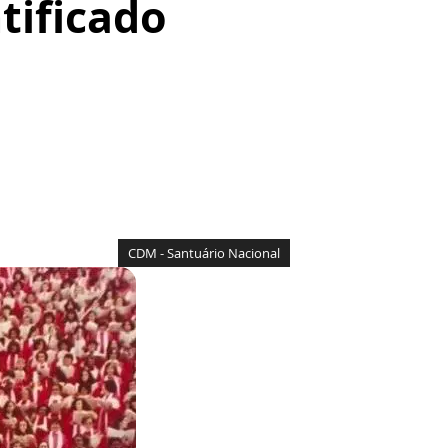
tificado
CDM - Santuário Nacional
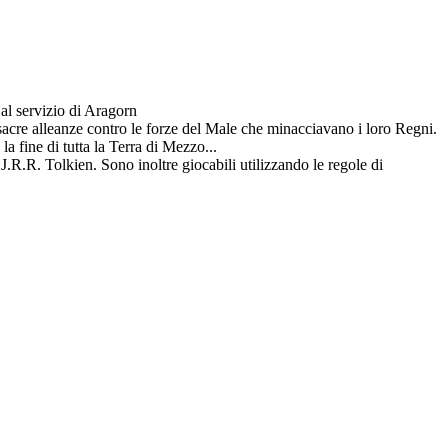
al servizio di Aragorn
 sacre alleanze contro le forze del Male che minacciavano i loro Regni.
a fine di tutta la Terra di Mezzo...
J.R.R. Tolkien. Sono inoltre giocabili utilizzando le regole di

= = = = =

Assignment:
All of the material above needs to be restated exactly, with no pictures.

Output for this exercise:
tificado
CDM - Santuário Nacional
al servizio di Aragorn
 sacre alleanze contro le forze del Male che minacciavano i loro Regni.
a fine di tutta la Terra di Mezzo...
J.R.R. Tolkien. Sono inoltre giocabili utilizzando le regole di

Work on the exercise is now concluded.